### The problem
Keep only those lines of the records that include the string "paint".

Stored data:
======
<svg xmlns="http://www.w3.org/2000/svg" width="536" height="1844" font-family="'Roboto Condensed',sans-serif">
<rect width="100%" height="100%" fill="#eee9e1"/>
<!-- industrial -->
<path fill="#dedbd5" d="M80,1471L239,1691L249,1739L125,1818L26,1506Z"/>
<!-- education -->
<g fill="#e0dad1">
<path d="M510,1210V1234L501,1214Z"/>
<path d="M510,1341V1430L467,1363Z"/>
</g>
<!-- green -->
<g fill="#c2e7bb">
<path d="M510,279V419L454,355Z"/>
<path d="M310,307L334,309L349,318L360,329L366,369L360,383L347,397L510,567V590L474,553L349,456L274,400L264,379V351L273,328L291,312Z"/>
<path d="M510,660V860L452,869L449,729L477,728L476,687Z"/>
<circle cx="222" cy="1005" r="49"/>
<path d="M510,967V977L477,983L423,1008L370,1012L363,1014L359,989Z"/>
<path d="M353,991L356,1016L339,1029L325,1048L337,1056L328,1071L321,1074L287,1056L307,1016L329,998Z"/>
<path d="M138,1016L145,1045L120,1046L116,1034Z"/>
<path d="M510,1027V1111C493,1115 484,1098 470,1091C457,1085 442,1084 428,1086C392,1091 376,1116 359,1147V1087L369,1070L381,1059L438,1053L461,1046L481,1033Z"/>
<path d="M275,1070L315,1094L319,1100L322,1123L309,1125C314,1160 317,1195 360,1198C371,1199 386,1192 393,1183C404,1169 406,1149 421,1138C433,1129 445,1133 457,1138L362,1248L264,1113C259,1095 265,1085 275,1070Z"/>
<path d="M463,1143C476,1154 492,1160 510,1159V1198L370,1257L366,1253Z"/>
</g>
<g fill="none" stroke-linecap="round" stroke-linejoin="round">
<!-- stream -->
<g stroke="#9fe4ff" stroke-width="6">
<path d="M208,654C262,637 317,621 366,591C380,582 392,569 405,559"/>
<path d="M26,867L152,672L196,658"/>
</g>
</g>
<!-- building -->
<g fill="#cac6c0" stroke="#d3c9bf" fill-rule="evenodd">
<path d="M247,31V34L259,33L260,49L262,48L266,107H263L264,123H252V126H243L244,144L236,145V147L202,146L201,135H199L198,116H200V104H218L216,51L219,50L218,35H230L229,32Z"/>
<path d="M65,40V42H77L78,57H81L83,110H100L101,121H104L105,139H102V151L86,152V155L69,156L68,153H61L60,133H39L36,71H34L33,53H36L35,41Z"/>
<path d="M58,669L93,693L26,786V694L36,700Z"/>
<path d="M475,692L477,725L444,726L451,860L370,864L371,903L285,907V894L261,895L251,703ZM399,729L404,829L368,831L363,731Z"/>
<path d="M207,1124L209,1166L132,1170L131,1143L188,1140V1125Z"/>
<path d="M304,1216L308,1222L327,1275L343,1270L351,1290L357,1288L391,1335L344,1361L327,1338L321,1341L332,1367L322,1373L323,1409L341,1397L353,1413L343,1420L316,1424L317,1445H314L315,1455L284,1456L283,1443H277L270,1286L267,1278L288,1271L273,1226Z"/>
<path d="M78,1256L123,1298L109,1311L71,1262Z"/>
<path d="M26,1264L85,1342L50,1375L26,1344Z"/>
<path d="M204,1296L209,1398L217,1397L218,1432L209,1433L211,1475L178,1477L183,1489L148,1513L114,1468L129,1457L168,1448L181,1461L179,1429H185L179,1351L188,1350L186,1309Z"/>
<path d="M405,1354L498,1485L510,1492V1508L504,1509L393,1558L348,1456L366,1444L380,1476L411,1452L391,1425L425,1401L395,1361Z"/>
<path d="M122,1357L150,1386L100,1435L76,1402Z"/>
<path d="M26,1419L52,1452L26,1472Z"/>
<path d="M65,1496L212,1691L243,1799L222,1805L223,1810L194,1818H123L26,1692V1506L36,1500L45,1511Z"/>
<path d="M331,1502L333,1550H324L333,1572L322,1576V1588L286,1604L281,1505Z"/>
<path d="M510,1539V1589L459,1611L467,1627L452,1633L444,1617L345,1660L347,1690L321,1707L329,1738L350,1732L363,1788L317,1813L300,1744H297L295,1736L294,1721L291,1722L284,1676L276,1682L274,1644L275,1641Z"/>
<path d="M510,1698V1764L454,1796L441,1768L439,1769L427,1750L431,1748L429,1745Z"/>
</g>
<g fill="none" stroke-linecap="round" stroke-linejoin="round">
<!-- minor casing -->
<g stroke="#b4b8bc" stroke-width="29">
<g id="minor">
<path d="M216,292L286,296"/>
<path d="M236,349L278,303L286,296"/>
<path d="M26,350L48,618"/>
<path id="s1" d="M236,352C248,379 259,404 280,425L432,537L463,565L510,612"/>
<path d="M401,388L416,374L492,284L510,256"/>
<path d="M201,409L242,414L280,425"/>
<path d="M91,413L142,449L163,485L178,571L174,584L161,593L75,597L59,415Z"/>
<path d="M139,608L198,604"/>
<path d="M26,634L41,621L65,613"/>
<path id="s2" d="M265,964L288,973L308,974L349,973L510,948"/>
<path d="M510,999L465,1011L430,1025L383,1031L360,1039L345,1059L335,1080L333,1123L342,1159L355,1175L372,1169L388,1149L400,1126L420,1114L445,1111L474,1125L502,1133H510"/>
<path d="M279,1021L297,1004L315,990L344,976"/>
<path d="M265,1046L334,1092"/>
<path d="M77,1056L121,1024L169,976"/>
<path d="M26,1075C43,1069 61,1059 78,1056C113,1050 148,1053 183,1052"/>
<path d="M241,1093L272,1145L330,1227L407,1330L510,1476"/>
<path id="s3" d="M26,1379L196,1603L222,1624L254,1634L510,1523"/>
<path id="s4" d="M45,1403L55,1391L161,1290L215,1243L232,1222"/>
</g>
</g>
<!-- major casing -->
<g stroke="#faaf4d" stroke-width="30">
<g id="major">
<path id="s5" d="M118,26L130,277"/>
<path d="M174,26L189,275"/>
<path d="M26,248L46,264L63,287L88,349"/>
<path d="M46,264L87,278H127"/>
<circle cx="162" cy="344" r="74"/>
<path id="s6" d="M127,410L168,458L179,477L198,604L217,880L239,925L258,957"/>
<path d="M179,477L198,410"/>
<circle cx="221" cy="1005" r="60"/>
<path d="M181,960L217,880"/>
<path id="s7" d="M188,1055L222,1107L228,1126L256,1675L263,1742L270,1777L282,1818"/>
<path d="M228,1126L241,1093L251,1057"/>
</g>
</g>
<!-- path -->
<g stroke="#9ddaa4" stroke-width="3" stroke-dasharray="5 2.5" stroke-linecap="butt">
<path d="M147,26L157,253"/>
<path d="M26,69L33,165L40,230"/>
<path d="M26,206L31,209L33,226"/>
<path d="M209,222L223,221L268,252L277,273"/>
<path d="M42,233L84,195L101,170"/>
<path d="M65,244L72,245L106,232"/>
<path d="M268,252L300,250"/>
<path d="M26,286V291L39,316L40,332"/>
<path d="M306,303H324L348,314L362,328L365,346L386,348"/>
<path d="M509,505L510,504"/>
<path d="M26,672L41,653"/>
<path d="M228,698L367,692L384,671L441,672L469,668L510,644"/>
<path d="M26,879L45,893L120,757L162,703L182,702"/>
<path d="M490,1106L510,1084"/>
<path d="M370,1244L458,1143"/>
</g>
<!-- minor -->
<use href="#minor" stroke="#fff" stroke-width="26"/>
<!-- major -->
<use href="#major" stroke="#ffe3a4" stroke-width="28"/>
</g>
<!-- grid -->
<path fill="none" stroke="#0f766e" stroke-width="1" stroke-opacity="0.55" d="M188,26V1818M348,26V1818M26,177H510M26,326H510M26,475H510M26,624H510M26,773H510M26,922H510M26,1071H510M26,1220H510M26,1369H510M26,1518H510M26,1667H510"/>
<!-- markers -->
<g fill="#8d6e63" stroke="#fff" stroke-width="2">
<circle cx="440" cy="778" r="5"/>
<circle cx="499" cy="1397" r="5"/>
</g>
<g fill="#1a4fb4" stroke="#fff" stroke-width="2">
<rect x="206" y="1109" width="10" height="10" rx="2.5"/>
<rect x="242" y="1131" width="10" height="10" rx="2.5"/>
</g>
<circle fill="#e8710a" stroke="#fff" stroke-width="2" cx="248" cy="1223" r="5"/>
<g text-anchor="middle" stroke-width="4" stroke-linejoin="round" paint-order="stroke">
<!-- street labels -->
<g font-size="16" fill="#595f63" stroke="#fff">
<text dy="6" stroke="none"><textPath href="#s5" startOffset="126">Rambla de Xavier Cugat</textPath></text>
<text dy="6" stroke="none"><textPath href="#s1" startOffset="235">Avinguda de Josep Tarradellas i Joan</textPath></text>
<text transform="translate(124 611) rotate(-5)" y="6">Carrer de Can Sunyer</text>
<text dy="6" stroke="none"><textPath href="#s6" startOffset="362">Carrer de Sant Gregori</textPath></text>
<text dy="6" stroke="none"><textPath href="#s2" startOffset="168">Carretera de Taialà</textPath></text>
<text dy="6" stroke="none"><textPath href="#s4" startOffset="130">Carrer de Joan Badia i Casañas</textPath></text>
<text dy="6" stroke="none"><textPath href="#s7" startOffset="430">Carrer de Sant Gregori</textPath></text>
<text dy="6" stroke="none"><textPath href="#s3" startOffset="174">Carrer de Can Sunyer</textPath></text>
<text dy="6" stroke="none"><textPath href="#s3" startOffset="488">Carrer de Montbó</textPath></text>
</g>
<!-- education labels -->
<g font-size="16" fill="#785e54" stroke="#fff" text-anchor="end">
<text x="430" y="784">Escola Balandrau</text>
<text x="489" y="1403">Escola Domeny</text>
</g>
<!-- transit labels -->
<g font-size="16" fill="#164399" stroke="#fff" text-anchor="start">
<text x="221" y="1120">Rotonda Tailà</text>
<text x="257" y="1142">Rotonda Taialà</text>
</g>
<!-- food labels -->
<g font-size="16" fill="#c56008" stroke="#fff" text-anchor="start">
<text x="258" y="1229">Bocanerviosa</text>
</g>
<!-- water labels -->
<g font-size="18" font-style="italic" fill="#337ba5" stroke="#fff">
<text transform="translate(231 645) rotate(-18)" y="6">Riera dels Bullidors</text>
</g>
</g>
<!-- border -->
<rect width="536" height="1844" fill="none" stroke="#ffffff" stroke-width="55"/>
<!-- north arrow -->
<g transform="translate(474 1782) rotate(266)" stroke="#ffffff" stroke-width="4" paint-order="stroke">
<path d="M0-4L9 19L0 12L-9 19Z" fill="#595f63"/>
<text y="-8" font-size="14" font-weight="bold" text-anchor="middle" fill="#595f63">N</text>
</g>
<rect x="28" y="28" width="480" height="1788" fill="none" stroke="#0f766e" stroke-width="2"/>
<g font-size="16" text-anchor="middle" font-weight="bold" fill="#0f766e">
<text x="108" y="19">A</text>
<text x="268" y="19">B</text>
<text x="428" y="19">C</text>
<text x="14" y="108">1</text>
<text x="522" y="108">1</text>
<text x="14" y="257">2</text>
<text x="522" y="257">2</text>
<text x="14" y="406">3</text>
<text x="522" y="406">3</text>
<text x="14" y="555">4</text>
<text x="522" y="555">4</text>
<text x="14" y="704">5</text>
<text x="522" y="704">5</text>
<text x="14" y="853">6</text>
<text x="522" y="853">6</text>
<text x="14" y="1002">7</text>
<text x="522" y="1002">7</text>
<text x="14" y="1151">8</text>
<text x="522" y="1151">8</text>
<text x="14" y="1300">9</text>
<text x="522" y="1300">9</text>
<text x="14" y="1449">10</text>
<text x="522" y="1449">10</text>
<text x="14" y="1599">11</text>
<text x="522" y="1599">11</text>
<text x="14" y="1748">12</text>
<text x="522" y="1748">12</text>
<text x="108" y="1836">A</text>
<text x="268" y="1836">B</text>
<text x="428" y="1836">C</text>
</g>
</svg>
======
### Answer
<g text-anchor="middle" stroke-width="4" stroke-linejoin="round" paint-order="stroke">
<g transform="translate(474 1782) rotate(266)" stroke="#ffffff" stroke-width="4" paint-order="stroke">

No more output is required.